** START OF Recorded data **

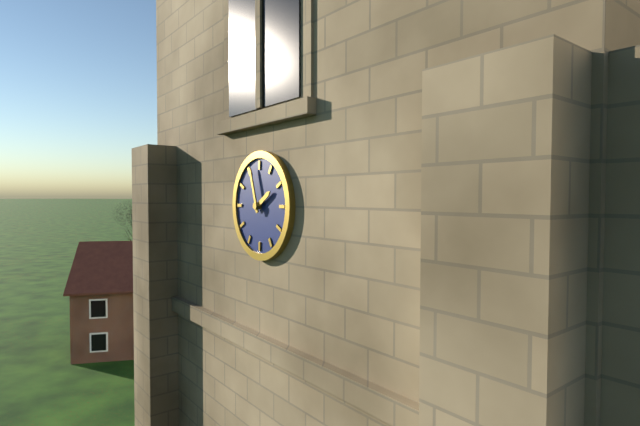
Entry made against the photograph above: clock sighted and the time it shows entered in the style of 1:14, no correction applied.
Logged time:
1:57
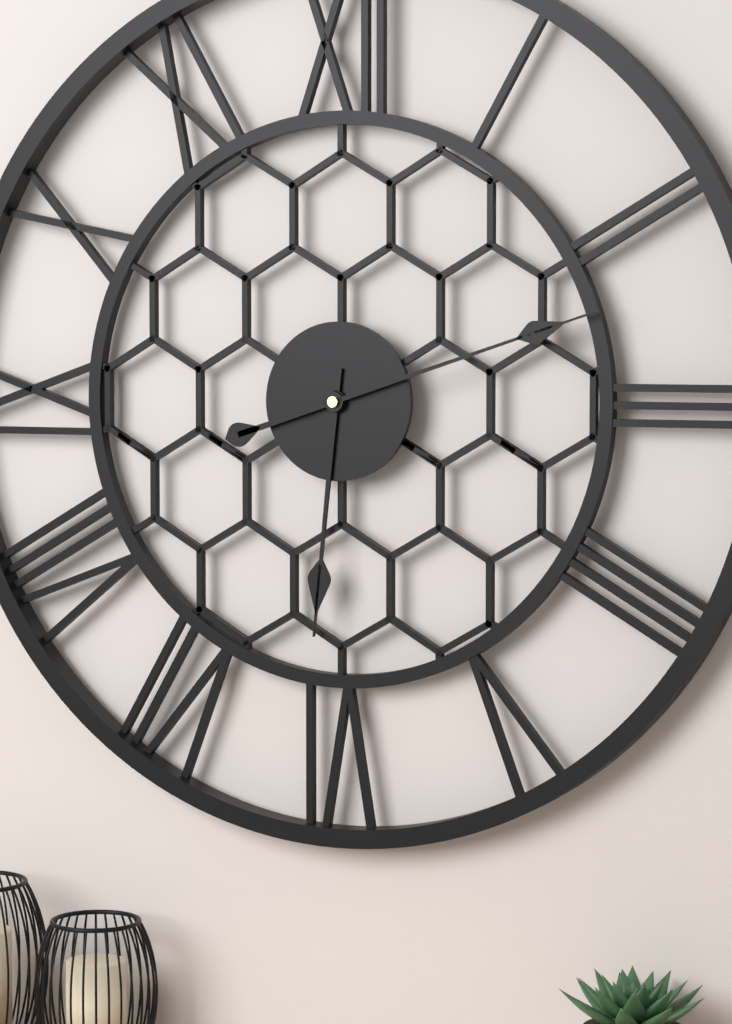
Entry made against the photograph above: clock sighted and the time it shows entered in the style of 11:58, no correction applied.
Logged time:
6:12
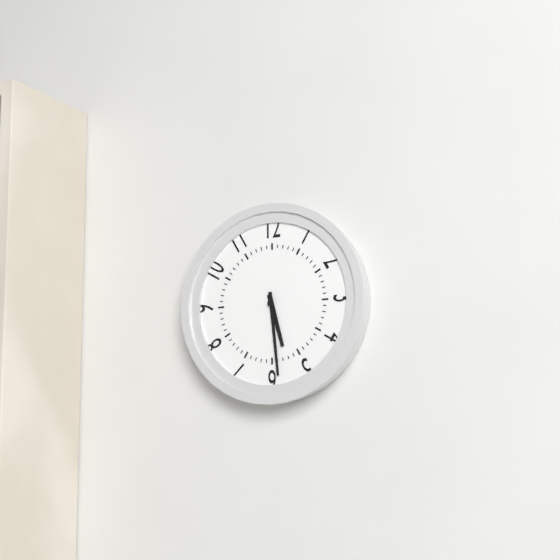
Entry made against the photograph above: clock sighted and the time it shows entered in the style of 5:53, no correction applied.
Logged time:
5:29
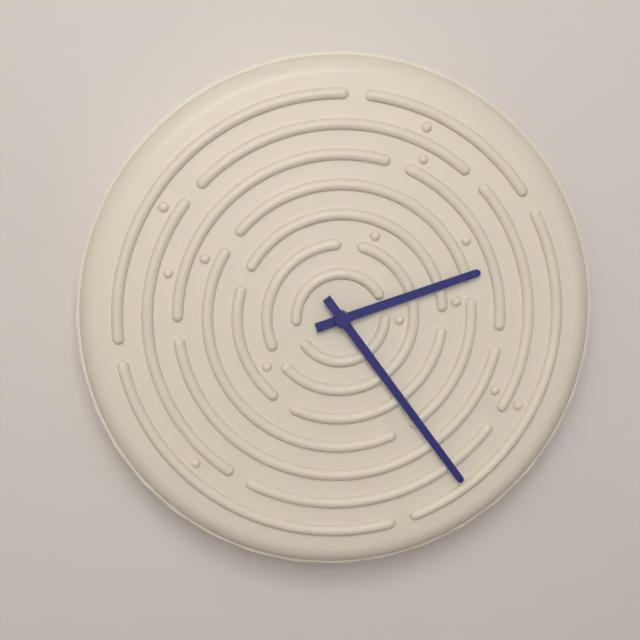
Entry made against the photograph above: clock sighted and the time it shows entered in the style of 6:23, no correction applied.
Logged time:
2:24
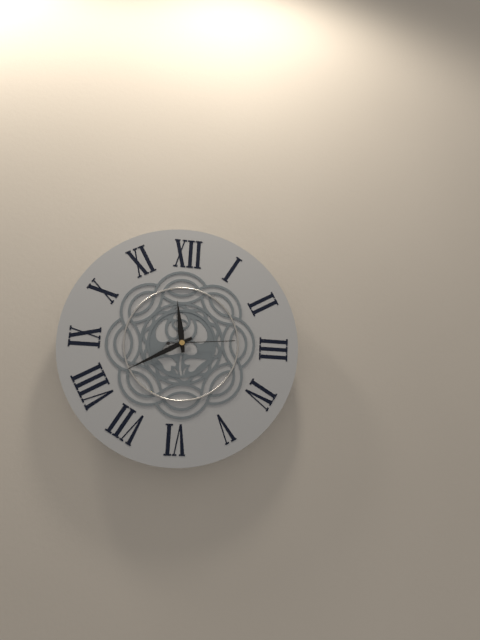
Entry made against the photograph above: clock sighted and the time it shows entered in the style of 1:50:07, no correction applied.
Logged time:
11:40:14
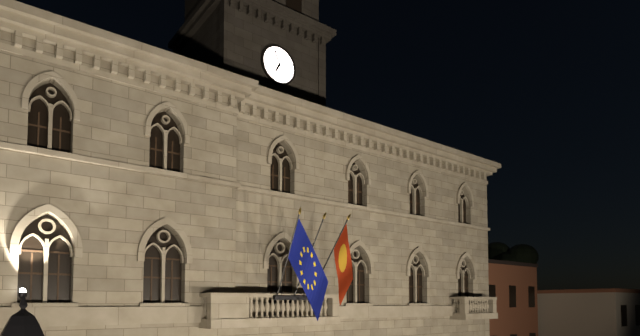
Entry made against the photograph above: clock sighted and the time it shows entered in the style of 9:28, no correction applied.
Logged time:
6:56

** END OF Recorded data **

▶ [Problem to work on]: Find every line in the rows that contains the word "above", and copy each of those lines in full.

▶ [Exercise answer]:
Entry made against the photograph above: clock sighted and the time it shows entered in the style of 1:14, no correction applied.
Entry made against the photograph above: clock sighted and the time it shows entered in the style of 11:58, no correction applied.
Entry made against the photograph above: clock sighted and the time it shows entered in the style of 5:53, no correction applied.
Entry made against the photograph above: clock sighted and the time it shows entered in the style of 6:23, no correction applied.
Entry made against the photograph above: clock sighted and the time it shows entered in the style of 1:50:07, no correction applied.
Entry made against the photograph above: clock sighted and the time it shows entered in the style of 9:28, no correction applied.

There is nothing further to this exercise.